Additional taxes payable could arise in transactions with related parties if the tax authority, during a review, believes that prices and amounts used by the Group are not similar to those used with or between independent parties in comparable transactions.

 

In accordance with the current tax legislation, the authorities have the power to review up to five fiscal years prior to the last income tax return filed.

 

On August 12, 2014, the International Inspection Administration “4” (“AFI”, for its acronym in Spanish), under the Central Administration of International Control, in relation to the General Administration of Large Taxpayers of the Tax Administration Service (“SAT” for its acronym in Spanish), requested information regarding the Group’s 2010 income tax filing, which was provided at that time. On February 20, 2017, the final agreement was signed with the Taxpayer Advocacy Office (“PRODECON”, for its acronym in Spanish) regarding the SAT’s review. On March 2, 2017, the SAT notified the Group about certain issues on which an agreement was not reached. As a result, the Group filed a lawsuit for annulment before the SAT’s resolution. On January 31, 2023, the Group desisted on the lawsuit for annulment and ratified it on February 8, 2023. The tax credit by an amount of Ps.5,331 (historical) plus updates and surcharges, which was part of the provisions balance as of December 31, 2022, was paid on April 26, 2023.

 

29.Subsequent events

 

In the preparation of the consolidated financial statements, the Group has evaluated the events and transactions for their recognition or disclosure subsequent to December 31, 2022 and until May 15, 2023 (date of issuance of the consolidated financial statements), and except as noted below, has not identified subsequent significant events:

 

On March 8, 2023, the Ordinary General Shareholders’ Meeting approved a dividend payment of Ps.100,000, of which the amount of Ps.99,806 was paid on March 21, 2023. Part of this amount (Ps.52,518) was paid to Campalier based on its shareholding.
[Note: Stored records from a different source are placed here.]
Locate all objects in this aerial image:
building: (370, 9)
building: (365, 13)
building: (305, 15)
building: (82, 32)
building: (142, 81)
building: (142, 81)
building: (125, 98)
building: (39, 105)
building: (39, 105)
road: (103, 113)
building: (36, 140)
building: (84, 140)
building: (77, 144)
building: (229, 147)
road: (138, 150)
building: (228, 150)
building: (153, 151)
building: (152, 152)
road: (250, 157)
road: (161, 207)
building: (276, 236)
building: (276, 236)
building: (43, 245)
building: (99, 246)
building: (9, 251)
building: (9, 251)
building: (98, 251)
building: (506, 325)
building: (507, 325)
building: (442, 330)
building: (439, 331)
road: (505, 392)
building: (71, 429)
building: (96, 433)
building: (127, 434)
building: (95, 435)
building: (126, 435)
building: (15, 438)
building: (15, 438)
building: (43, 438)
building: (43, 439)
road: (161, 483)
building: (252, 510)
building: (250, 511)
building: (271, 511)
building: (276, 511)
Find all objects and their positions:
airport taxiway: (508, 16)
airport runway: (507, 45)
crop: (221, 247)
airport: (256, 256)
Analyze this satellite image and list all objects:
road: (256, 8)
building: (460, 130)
The dividend per share was Ps.2.68.

 

On March 31, 2023, the Group made an advance payment of Ps.1,000,000 to the syndicated loan with “Banamex, HSBC, BBVA, Bajío, BanCoppel and Scotiabank”, therefore, as of this date, the outstanding principal balance is Ps.3,498,695.

 

30.Authorization to issue the consolidated financial statements

 

On May 15, 2023, the issuance of the Group’s consolidated financial statements was authorized by Andrés Campos, Chief Executive Officer, and Alejandro Ulloa, Chief Corporate Financial Officer.